改訂新版 世界大百科事典 「ヨツメウオ」の意味・わかりやすい解説
ヨツメウオ
four-eyes
メダカ目ヨツメウオ科の魚で1属Anablepsの3種を含む。この仲間は両眼の瞳孔が水平の仕切りで上下に分かれ,眼が四つあるように見える。メキシコ南部,中央アメリカから南アメリカ北部にかけて分布し,淡水ならびに汽水域に生息する。原産地でもquatro ojos(四ツ目)と呼ぶ。近縁のメダカに似た体型をもち,全長30cmに達する。上方に突き出た眼の仕切りを水面に合わせて泳ぎ,空中のものは上の瞳孔,水中のものは下の瞳孔を通して,同時に見ることができる。

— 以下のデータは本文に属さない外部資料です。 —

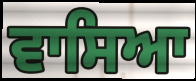
ਵਾਸਿਆ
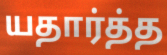
யதார்த்த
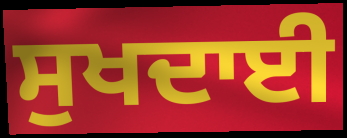
ਸੁਖਦਾਈ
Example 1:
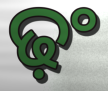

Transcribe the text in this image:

ଢ଼ଂ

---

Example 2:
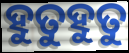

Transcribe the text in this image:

ହୁତୁହୁତୁ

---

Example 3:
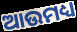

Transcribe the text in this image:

ଆଉମଧ୍ୟ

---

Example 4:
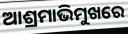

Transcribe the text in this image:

ଆଶ୍ରମାଭିମୁଖରେ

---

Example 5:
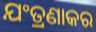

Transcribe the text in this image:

ଯଂତ୍ରଣାକର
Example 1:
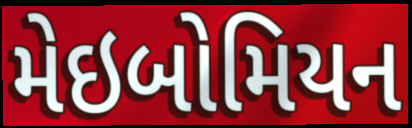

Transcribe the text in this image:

મેઇબોમિયન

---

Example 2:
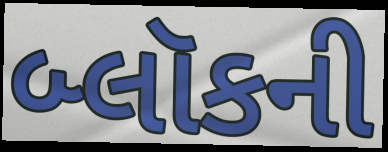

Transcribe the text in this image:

બ્લૉકની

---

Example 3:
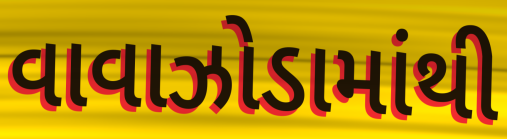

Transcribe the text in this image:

વાવાઝોડામાંથી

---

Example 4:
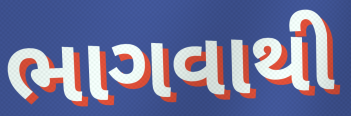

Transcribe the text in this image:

ભાગવાથી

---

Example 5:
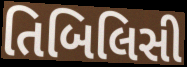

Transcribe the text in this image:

તિબિલિસી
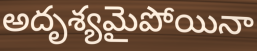
అదృశ్యమైపోయినా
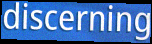
discerning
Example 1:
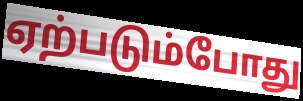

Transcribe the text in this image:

ஏற்படும்போது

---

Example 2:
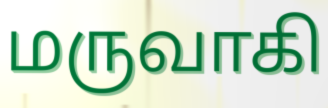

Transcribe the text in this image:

மருவாகி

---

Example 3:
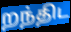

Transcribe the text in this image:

றந்திட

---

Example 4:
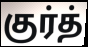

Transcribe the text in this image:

குர்த்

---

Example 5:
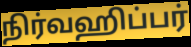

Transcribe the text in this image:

நிர்வஹிப்பர்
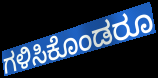
ಗಳಿಸಿಕೊಂಡರೂ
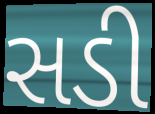
સડી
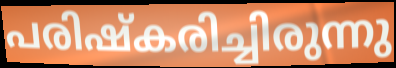
പരിഷ്കരിച്ചിരുന്നു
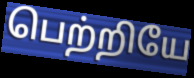
பெற்றியே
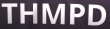
THMPD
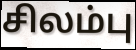
சிலம்பு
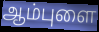
ஆம்புளை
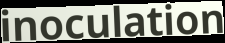
inoculation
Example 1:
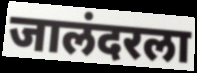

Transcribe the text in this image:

जालंदरला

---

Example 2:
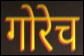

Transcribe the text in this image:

गोरेच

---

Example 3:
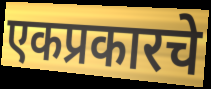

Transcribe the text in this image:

एकप्रकारचे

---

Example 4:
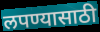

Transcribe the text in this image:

लपण्यासाठी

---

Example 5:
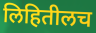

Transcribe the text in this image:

लिहितीलच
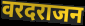
वरदराजन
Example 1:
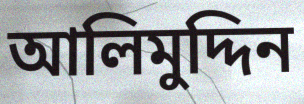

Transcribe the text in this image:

আলিমুদ্দিন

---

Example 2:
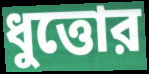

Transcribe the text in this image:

ধুত্তোর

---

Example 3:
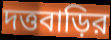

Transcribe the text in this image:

দত্তবাড়ির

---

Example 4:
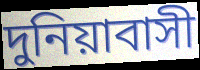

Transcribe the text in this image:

দুনিয়াবাসী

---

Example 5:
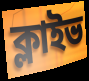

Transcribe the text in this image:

ক্লাইভ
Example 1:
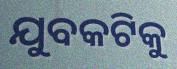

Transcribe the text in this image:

ଯୁବକଟିକୁ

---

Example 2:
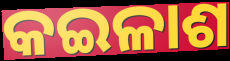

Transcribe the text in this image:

କଇଳାଶ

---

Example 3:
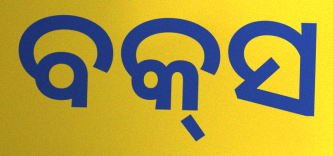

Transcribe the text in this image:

ବକ୍‍ସ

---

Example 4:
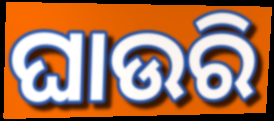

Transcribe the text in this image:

ଘାଉରି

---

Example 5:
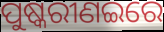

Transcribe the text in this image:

ପୁଷ୍କରୀଣଇରେ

そのためにレンズがいびつな形をとり,網膜も上下の2部分に分かれている。人が近づくと跳びはねて逃げ,とらえにくい。すべて胎生魚で,雄はしりびれの変形した交尾器を備える。奇妙なことに,交尾器の動きと雌の生殖口の向きは左右のいずれかに偏っており,交尾の際には,たとえば左利きの雄が右利きの雌をというように,利き手の逆な雌を相手にするという。左利きと右利きの比率は雌雄ともにほぼ1:1となっている。